Demo: Augmented Reality view of live micro:bit sensor data
By Rodhán
- 2 minutes read - 344 wordsI was thinking about how to display live sensor readings from a micro:bit in an augmented reality iPhone app, and the first method that I came up with was going to be cumbersome to say the least. My plan was to encode the readings somehow in a 5x5 matrix and then display that as a pattern on the micro:bit LEDs, which could be read and then decoded with some computer vision code in the iPhone app. What a nightmare that would have been.
Then I remembered that on top of all of the other amazing awesomeness that is somehow squeezed into there micro:bit, there is a full Bluetooth LE stack. Simply communicating our sensor readings over Bluetooth is going to be a lot easier!

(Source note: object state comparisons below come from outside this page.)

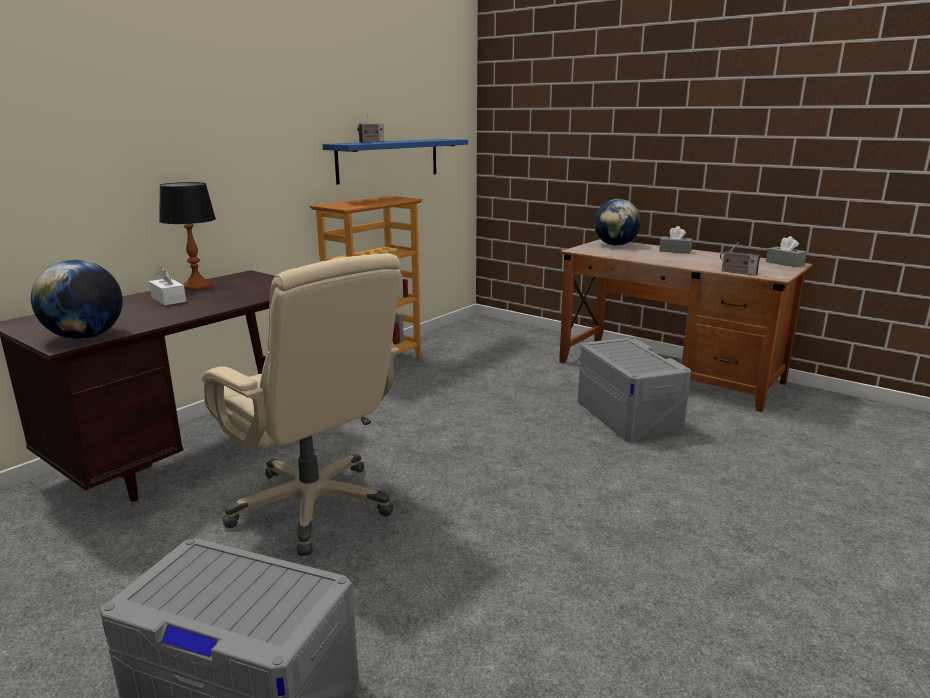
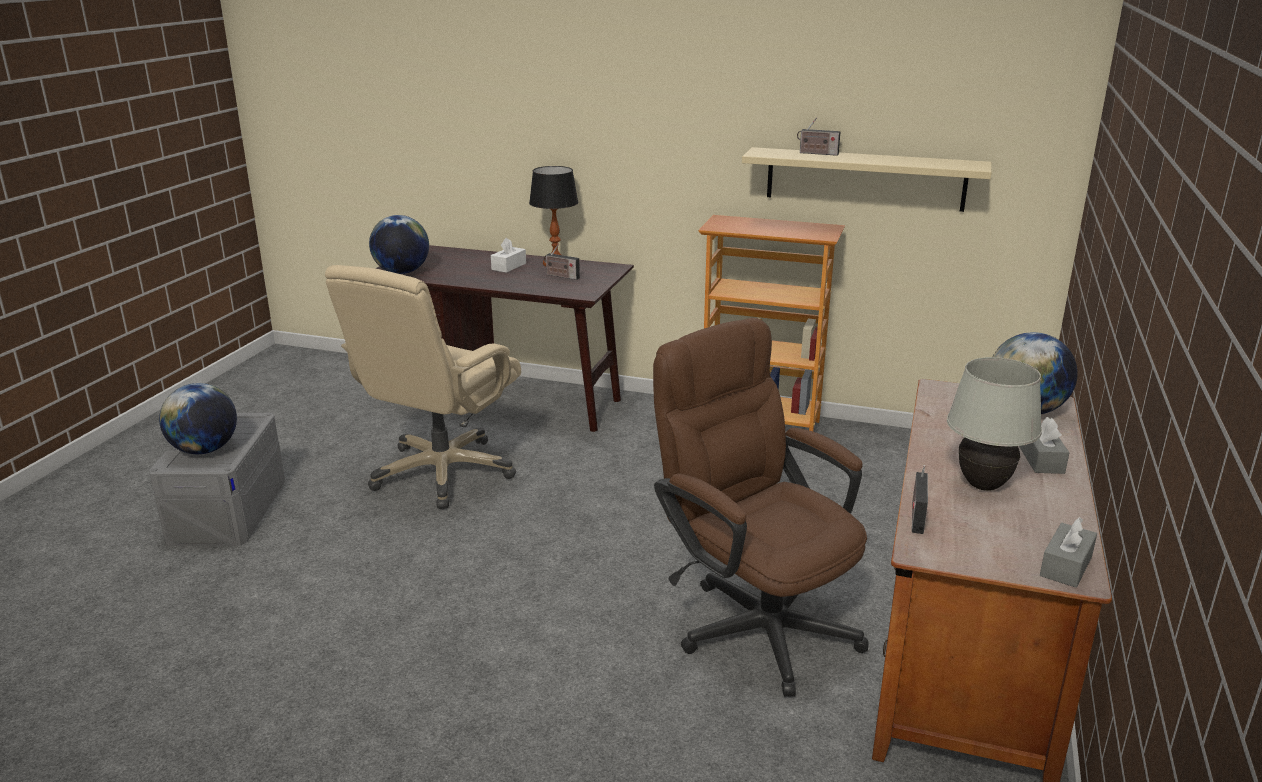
camera: 70 degrees right, 5 degrees up
blue shelf [322,139,468,184] -> beige shelf [742,147,992,212]
grey storage box [578,337,691,443] -> brown office chair [653,318,869,697]
none -> globe [159,383,237,454]
none -> radio [544,245,580,280]
none -> white table lamp [947,357,1042,491]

Next, I thought I was going to have to spend some time reading docs and fighting with the intricacies of Bluetooth LE to get something working, but it turns out I was wrong again. There is Microbit-Swift, a beautifully crafted, and really well-documented Swift library that can just be dropped into any Xcode project, and more or less just works.
And so, I created this simple demo:
How I Made This
I started with this sample project from Apple that detects images, and I made just a few modifications to get it to detect a marker image that I created, to track the marker as it moves in the scene, to connect to the micro:bit over Bluetooth and read the temperature value, and to display the temperature over the marker.
Next I created a new micro:bit MakeCode project, added the Bluetooth extension and these blocks:
Note: I could have read the Temperature directly over Bluetooth but decided to use Events to transmit the data from the micro:bit to the iPhone just to demonstrate the flexibility of this approach.
And that is pretty much all there is to it! It’s a very quick proof of concept but now that I know that it is possible I’m sure I’ll come up with all sorts of crazy ideas for combining AR and micro:bits.